TO DO » Which of the lines below contain the string "Right"? Pull each one out of the data.

DATASET EXTRACT »
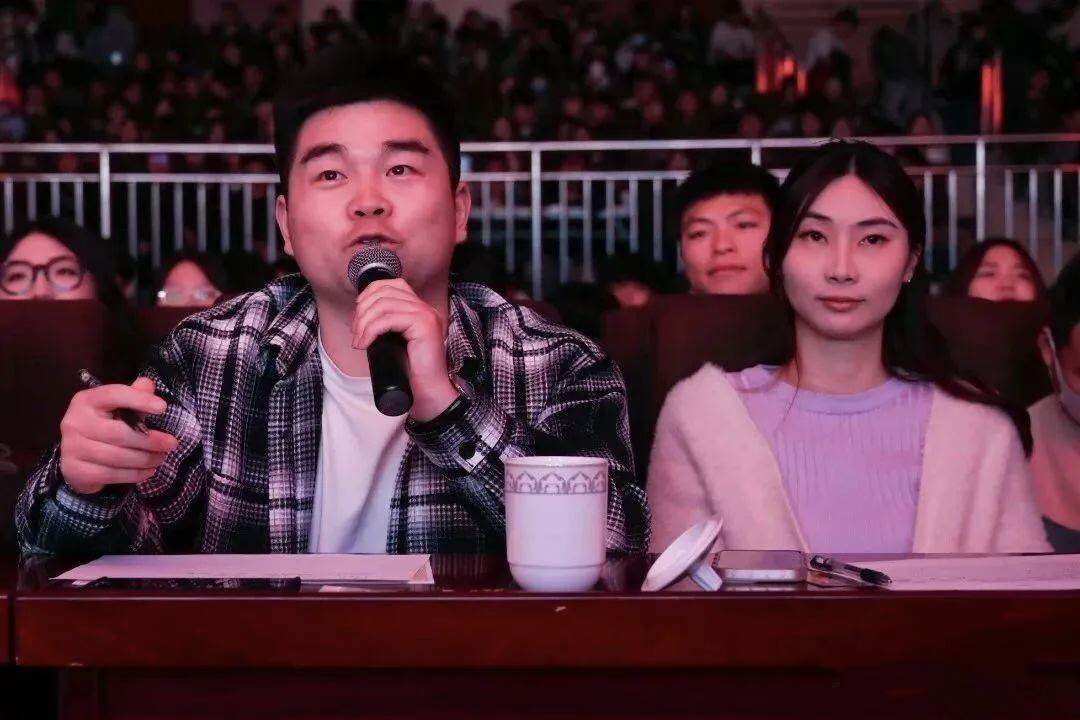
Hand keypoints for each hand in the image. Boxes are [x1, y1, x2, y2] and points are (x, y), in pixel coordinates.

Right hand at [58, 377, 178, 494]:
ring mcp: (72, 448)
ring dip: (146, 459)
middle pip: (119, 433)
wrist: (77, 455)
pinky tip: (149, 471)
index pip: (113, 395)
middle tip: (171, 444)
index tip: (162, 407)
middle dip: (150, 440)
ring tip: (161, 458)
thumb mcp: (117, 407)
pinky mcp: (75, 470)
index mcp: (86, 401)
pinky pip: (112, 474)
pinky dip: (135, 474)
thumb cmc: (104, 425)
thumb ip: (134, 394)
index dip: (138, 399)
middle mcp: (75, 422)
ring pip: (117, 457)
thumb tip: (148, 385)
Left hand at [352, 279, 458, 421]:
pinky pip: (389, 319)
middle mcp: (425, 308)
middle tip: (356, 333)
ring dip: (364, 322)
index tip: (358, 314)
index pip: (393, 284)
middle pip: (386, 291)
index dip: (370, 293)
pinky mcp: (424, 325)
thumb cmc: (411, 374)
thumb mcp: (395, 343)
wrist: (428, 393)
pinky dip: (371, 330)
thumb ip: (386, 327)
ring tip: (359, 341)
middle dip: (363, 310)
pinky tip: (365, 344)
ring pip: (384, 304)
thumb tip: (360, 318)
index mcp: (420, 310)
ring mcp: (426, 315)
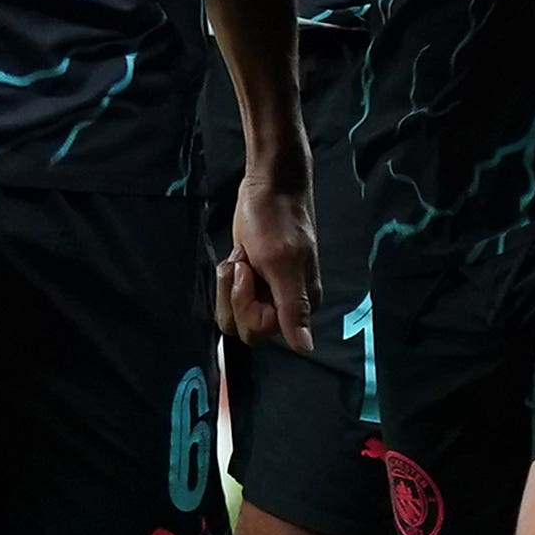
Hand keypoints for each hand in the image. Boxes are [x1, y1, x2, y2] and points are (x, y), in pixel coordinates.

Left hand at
---
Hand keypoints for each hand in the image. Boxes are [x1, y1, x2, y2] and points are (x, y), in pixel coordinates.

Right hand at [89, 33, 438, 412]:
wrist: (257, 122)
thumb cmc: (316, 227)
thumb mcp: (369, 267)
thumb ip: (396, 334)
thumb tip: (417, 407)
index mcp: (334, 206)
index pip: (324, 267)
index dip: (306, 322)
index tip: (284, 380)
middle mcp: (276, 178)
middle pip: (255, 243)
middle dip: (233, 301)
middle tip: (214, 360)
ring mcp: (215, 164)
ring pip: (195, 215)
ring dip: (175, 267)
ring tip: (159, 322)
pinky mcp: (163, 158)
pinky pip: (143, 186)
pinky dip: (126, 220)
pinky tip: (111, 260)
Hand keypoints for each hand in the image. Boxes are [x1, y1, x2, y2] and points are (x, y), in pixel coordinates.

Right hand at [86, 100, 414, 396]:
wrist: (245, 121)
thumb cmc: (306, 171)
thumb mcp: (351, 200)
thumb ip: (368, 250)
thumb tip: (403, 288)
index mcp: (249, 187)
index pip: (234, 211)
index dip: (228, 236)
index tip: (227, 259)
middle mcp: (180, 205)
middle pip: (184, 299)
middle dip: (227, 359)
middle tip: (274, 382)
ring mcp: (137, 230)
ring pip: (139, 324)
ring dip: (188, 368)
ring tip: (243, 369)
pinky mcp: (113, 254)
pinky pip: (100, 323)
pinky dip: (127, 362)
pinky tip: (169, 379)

TASK ANSWER »
Right hand at [58, 377, 178, 494]:
Right hand at [89, 33, 438, 412]:
Right hand at [86, 100, 414, 396]:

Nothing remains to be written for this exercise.